### What to work on
a. In the history of the 44th Airborne Division below, where was the division stationed after it returned from Korea in May 1954?
b. How does the history of the 44th Airborne Division below account for the division's creation in February 1949?

### Text provided
══════════════════════════════

The 44th Airborne Division (MUCD: Unit 95971) was a military formation of the People's Liberation Army Air Force Airborne Corps.

== History ==
The 44th Division () was created in February 1949 under the Regulation of the Redesignations of All Organizations and Units of the Army, issued by the Central Military Commission on November 1, 1948, basing on the 26th Brigade, 9th Column of PLA Zhongyuan Field Army, formed in late 1946.

The division was a part of 15th Corps. It took part in the Chinese Civil War under the flag of the 44th Division.

In March 1951, the division entered Korea as a part of the People's Volunteer Army and took part in the Fifth Phase Offensive in 1951 and the Battle of Triangle Hill. It suffered heavy casualties to American forces at the Battle of Hwacheon. It marked the end of the Chinese Spring Offensive.

In May 1954, the division returned from Korea with the Corps HQ, renamed as the 44th Infantry Division () of the National Defense Force. It was stationed at Guangshui, Hubei province. By then, the division was composed of:

- 130th Infantry Regiment;
- 131st Infantry Regiment;
- 132nd Infantry Regiment;
- 324th Artillery Regiment.

In April 1960, the division was renamed as the 44th Army Division ().

On June 1, 1961, the division was converted to an Airborne Division, renaming itself as the 44th Airborne Division (). The division was then transferred to the Air Force, along with the now 15th Airborne Corps. The division was composed then of:
- 130th Airborne Regiment;
- 131st Airborne Regiment;
- 132nd Airborne Regiment;
- 324th Artillery Regiment.

In July 1967, during the Wuhan Incident, 132nd Airborne Regiment, 44th Airborne Division relieved and disarmed the mutinous Independent Division of Hubei Provincial Military District.

In December 1969, its 324th Artillery Regiment was renamed as Artillery Regiment, 44th Airborne Division.

In 1975 and 1983, all airborne divisions were reduced. In 1983, the division's 130th Regiment was re-organized as a catalogue B training unit.

In May 1985, the division was reduced to the 44th Airborne Brigade (), which consisted of three airborne battalions, one artillery battalion, one anti-tank battalion, and one anti-aircraft battalion. The brigade was an Emergency Mobile Unit from 1985 to 1992.

From May 1985 to June 1986, Reconnaissance Company, 44th Airborne Brigade took part in the Battle of Laoshan as a part of the 7th Reconnaissance Group. It took part in the enforced martial law and the crackdown on protests in Beijing, June 1989.

In 1992, the brigade was expanded to the 44th Airborne Division again. Since then, the division has been composed of:

- 130th Airborne Regiment;
- 131st Airborne Regiment;
- Yingshan Station
In 2017, the 44th Airborne Division was disbanded, with the 130th and 131st becoming Brigades instead of regiments.

══════════════════════════════

Extrinsic camera parameter data

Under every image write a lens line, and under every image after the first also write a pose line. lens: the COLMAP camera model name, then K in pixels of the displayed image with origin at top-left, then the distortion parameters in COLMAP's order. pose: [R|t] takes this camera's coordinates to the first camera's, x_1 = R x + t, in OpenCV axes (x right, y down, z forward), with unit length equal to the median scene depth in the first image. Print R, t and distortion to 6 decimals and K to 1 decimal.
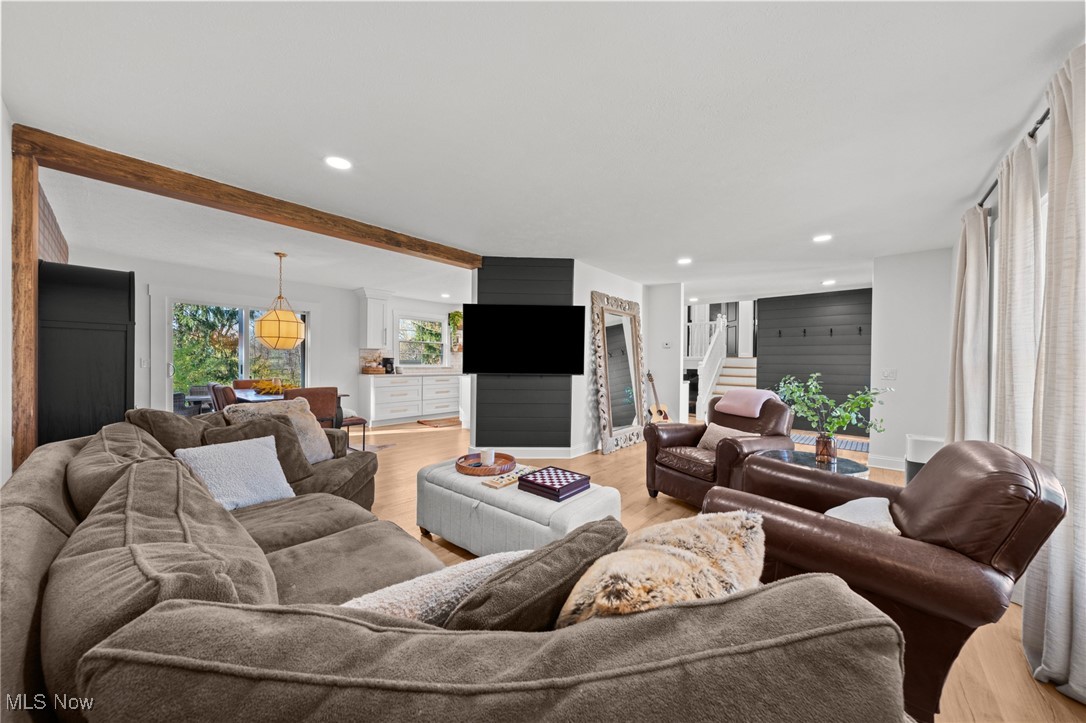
lens RADIAL K [[372.0, 0, 533.9], [0, 372.0, 363.0], [0, 0, 1]] dist [-0.001718, -0.000259]
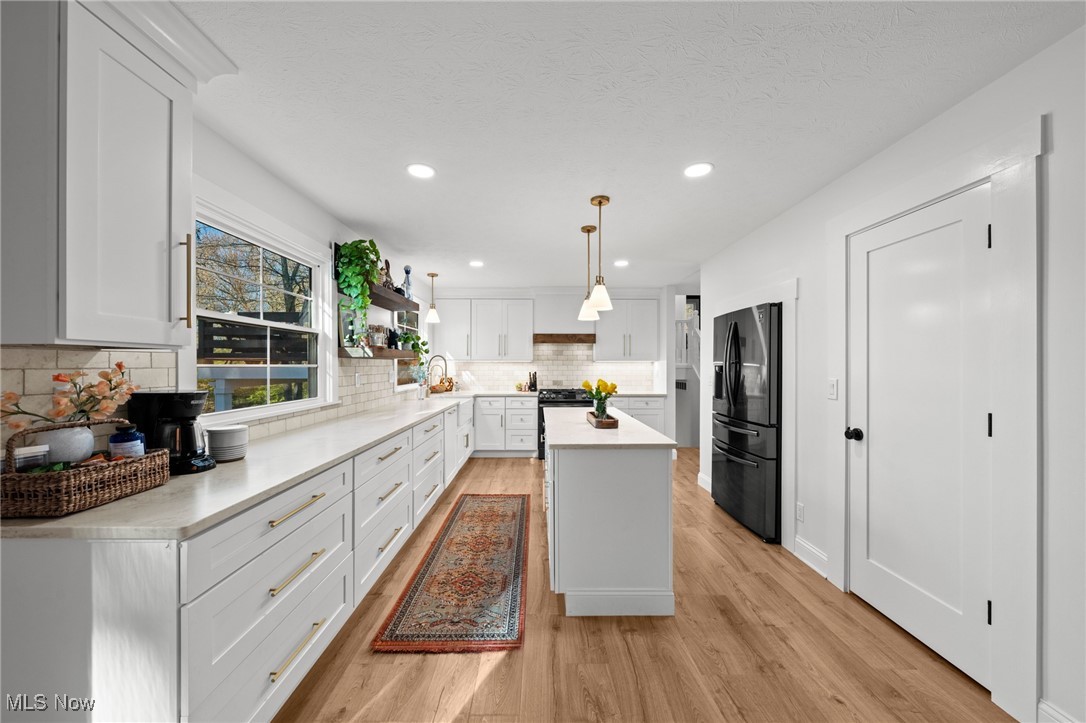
lens RADIAL K [[390.3, 0, 540.7], [0, 390.3, 364.6], [0, 0, 1]] dist [-0.002442, -0.000081]
pose [[0.741752, -0.010097, 0.670599, -0.607249], [0.010323, 0.999940, 0.003639, -0.042691], [-0.670595, 0.004224, 0.741812, 1.137800]]
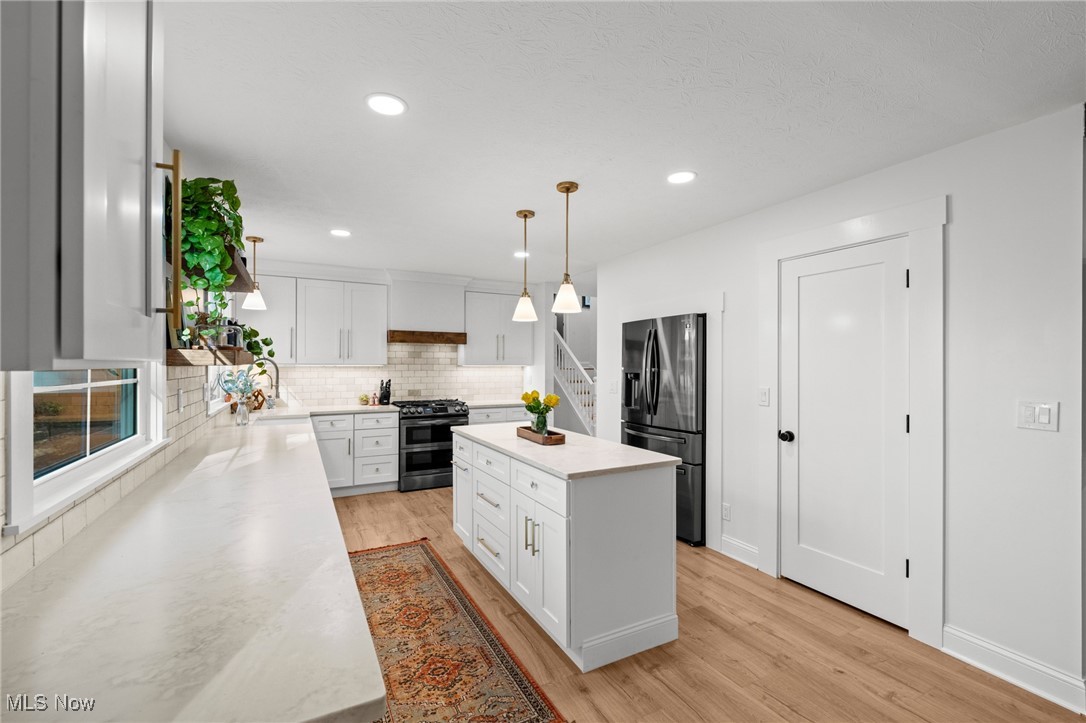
lens RADIAL K [[464.3, 0, 536.9], [0, 464.3, 364.2], [0, 0, 1]] dist [-0.000834, -0.000392]
pose [[0.351723, -0.008036, 0.936070, -0.729206], [0.006214, 0.999961, 0.006249, -0.058155], [-0.936083, 0.003619, 0.351759, 1.335589]]
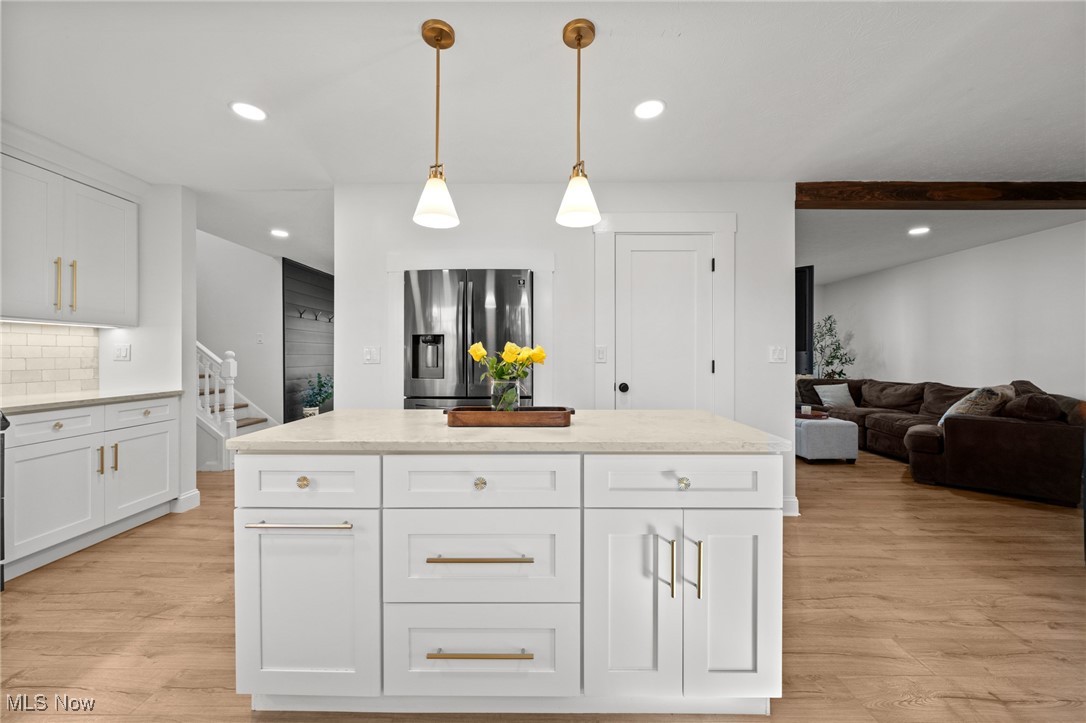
lens RADIAL K [[390.3, 0, 541.0], [0, 390.3, 356.4], [0, 0, 1]] dist [-0.002442, -0.000081]
pose [[-0.657019, -0.012894, 0.753763, -0.382471], [-0.002671, 0.999887, 0.014776, -0.009590], [-0.753869, 0.007695, -0.656980, 1.755505]]
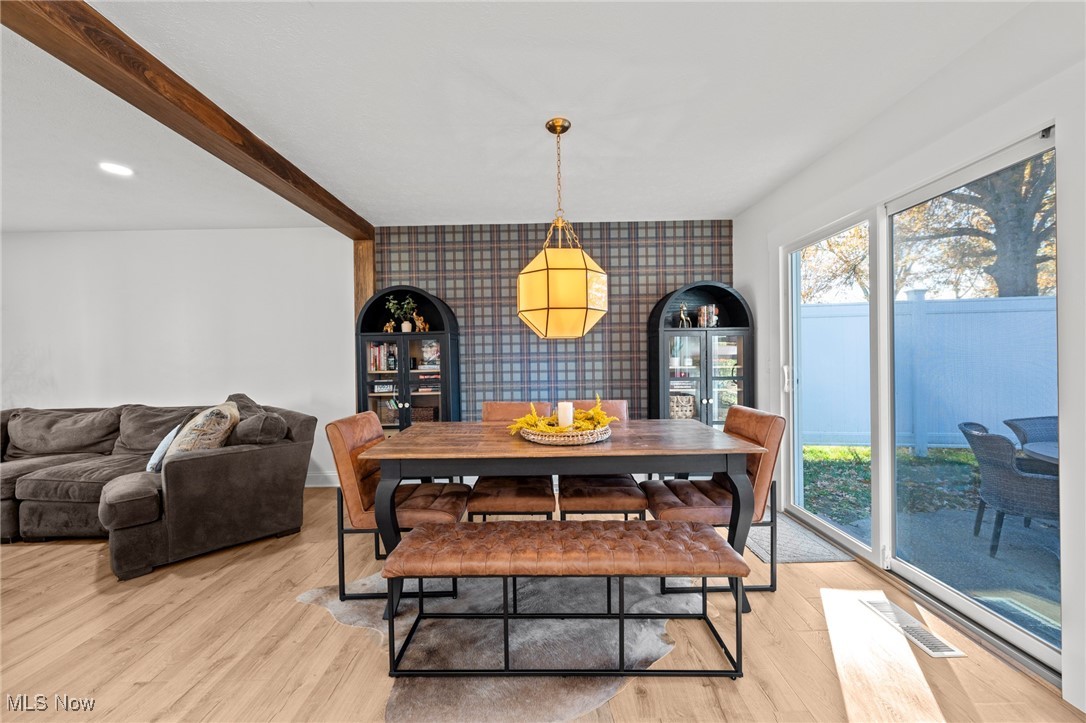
lens RADIAL K [[429.1, 0, 538.8], [0, 429.1, 355.9], [0, 0, 1]] dist [0.002072, 0.000937]
pose [[-0.751295, 0.000112, -0.659966, -0.323793], [0.005050, 0.999972, -0.005580, -0.011297], [0.659947, -0.007525, -0.751275, 1.377287]]
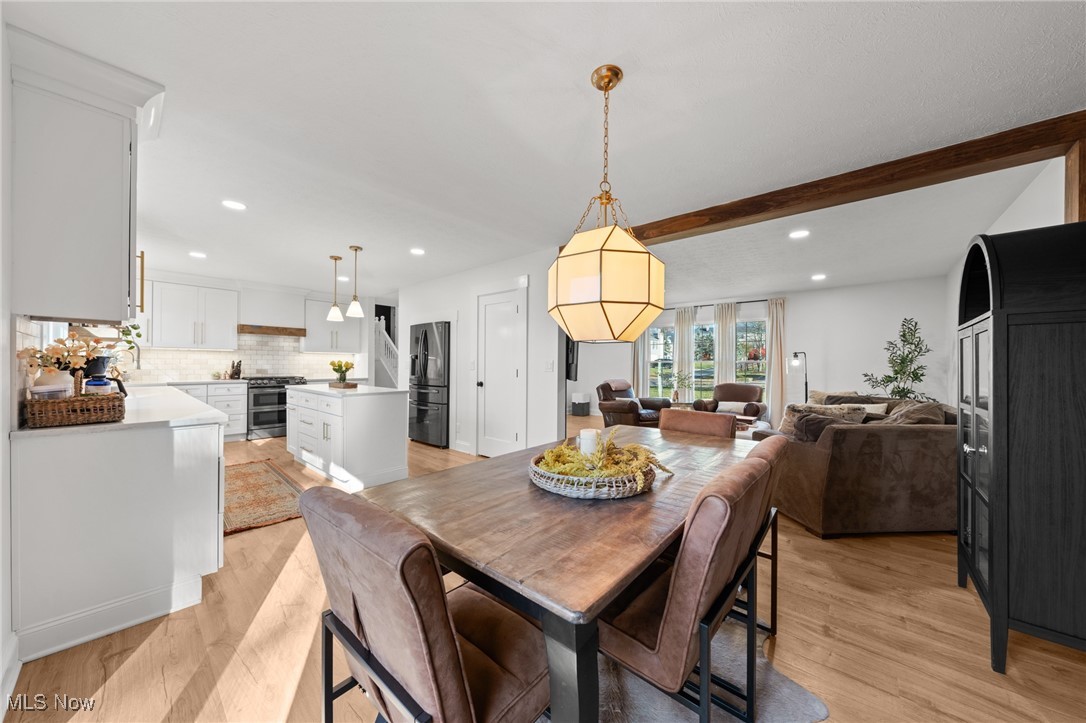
lens RADIAL K [[372.0, 0, 540.0], [0, 372.0, 364.3], [0, 0, 1]] dist [-0.001718, -0.000259]
pose [[-0.007592, -0.010203, 0.999919, -1.046688], [-0.002325, 0.999945, 0.010186, -0.017049], [-0.999968, -0.002248, -0.007615, 1.074367]]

══════════════════════════════

### Expected results
a. Guangshui, Hubei province.

b. The division was created under the Regulation of the Redesignations of All Organizations and Units of the Army, which the Central Military Commission issued on November 1, 1948. It was formed from the 26th Brigade, 9th Column of the PLA Zhongyuan Field Army, a unit formed in late 1946.